Every line of the data that includes "personal" should be copied out.

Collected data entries
* * * * * * * * *

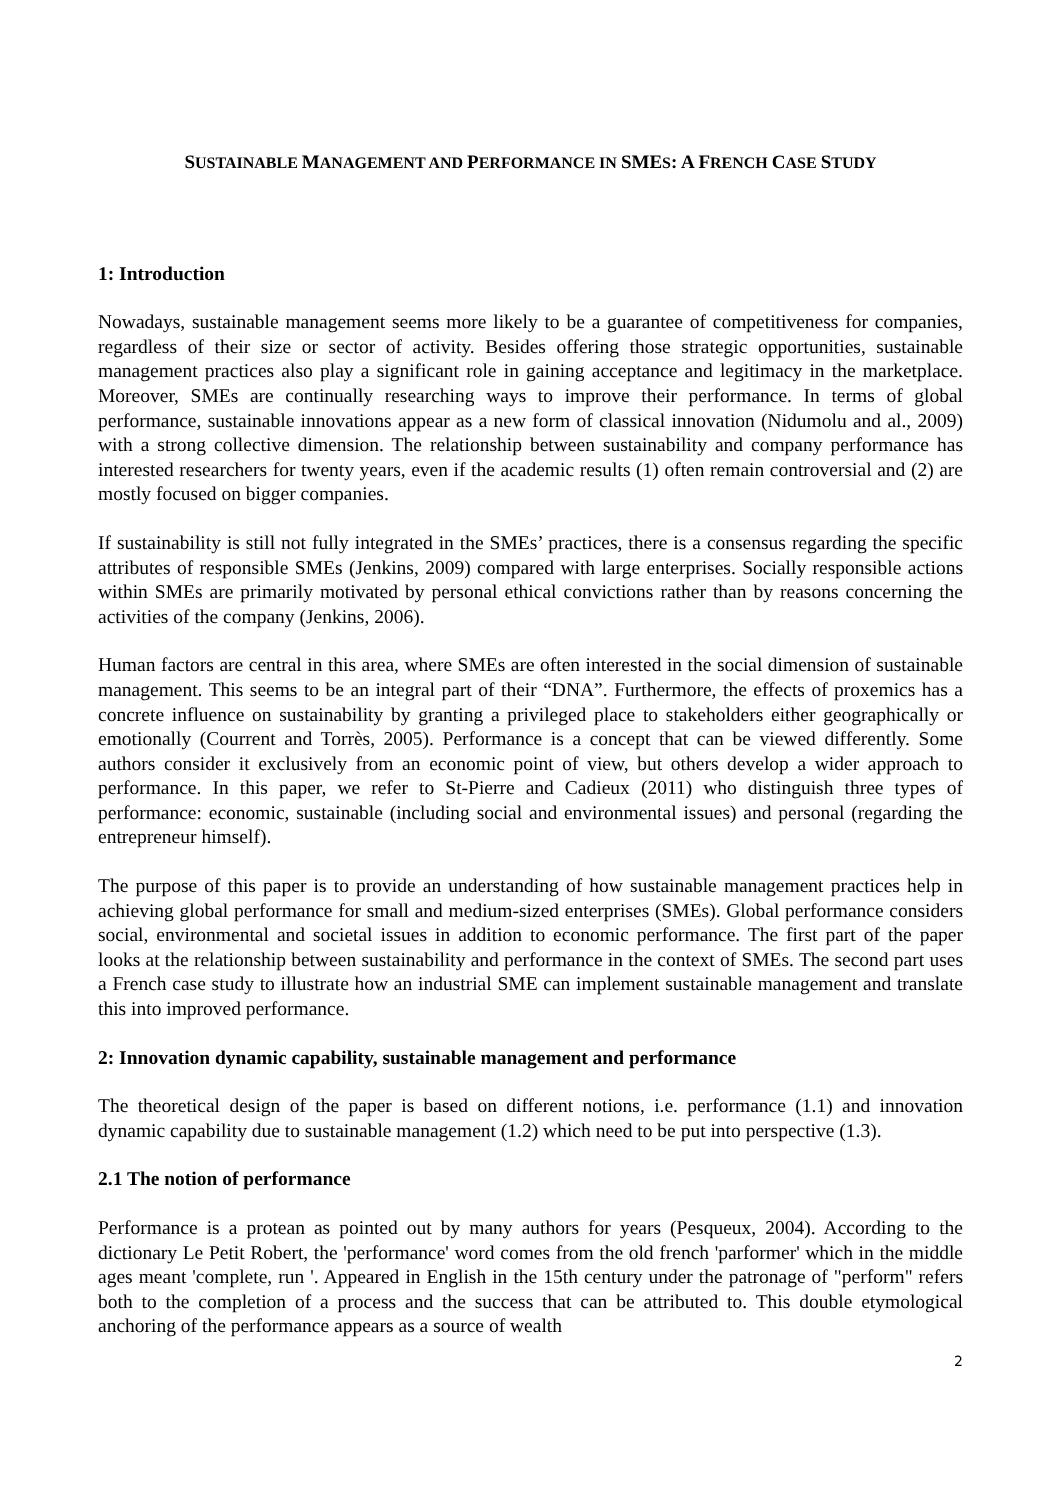SUSTAINABLE MANAGEMENT AND PERFORMANCE IN SMES: A FRENCH CASE STUDY
1: Introduction
Nowadays, sustainable management seems more likely to be a guarantee of competitiveness for companies, regardless of their size or sector of activity. Besides offering those strategic opportunities, sustainable management practices also play a significant role in gaining acceptance and legitimacy in the marketplace. Moreover, SMEs are continually researching ways to improve their performance. In terms of global performance, sustainable innovations appear as a new form of classical innovation (Nidumolu and al., 2009) with a strong collective dimension. The relationship between sustainability and company performance has interested researchers for twenty years, even if the academic results (1) often remain controversial and (2) are mostly focused on bigger companies.
If sustainability is still not fully integrated in the SMEs’ practices, there is a consensus regarding the specific attributes of responsible SMEs (Jenkins, 2009) compared with large enterprises. Socially responsible actions within SMEs are primarily motivated by personal ethical convictions rather than by reasons concerning the activities of the company (Jenkins, 2006).
Human factors are central in this area, where SMEs are often interested in the social dimension of sustainable management. This seems to be an integral part of their “DNA”. Furthermore, the effects of proxemics has a concrete influence on sustainability by granting a privileged place to stakeholders either geographically or emotionally (Courrent and Torrès, 2005). Performance is a concept that can be viewed differently. Some authors consider it exclusively from an economic point of view, but others develop a wider approach to performance. In this paper, we refer to St-Pierre and Cadieux (2011) who distinguish three types of performance: economic, sustainable (including social and environmental issues) and personal (regarding the entrepreneur himself).
The purpose of this paper is to provide an understanding of how sustainable management practices help in achieving global performance for small and medium-sized enterprises (SMEs). Global performance considers social, environmental and societal issues in addition to economic performance. The first part of the paper looks at the relationship between sustainability and performance in the context of SMEs. The second part uses a French case study to illustrate how an industrial SME can implement sustainable management and translate this into improved performance.
2: Innovation dynamic capability, sustainable management and performance
The theoretical design of the paper is based on different notions, i.e. performance (1.1) and innovation dynamic capability due to sustainable management (1.2) which need to be put into perspective (1.3).
2.1 The notion of performance
Performance is a protean as pointed out by many authors for years (Pesqueux, 2004). According to the dictionary Le Petit Robert, the 'performance' word comes from the old french 'parformer' which in the middle ages meant 'complete, run '. Appeared in English in the 15th century under the patronage of "perform" refers both to the completion of a process and the success that can be attributed to. This double etymological anchoring of the performance appears as a source of wealth
2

* * * * * * * * *

Task answer
If sustainability is still not fully integrated in the SMEs’ practices, there is a consensus regarding the specific attributes of responsible SMEs (Jenkins, 2009) compared with large enterprises. Socially responsible actions within SMEs are primarily motivated by personal ethical convictions rather than by reasons concerning the activities of the company (Jenkins, 2006).
Human factors are central in this area, where SMEs are often interested in the social dimension of sustainable management. This seems to be an integral part of their “DNA”. Furthermore, the effects of proxemics has a concrete influence on sustainability by granting a privileged place to stakeholders either geographically or emotionally (Courrent and Torrès, 2005). Performance is a concept that can be viewed differently. Some authors consider it exclusively from an economic point of view, but others develop a wider approach to performance. In this paper, we refer to St-Pierre and Cadieux (2011) who distinguish three types of performance: economic, sustainable (including social and environmental issues) and personal (regarding the entrepreneur himself).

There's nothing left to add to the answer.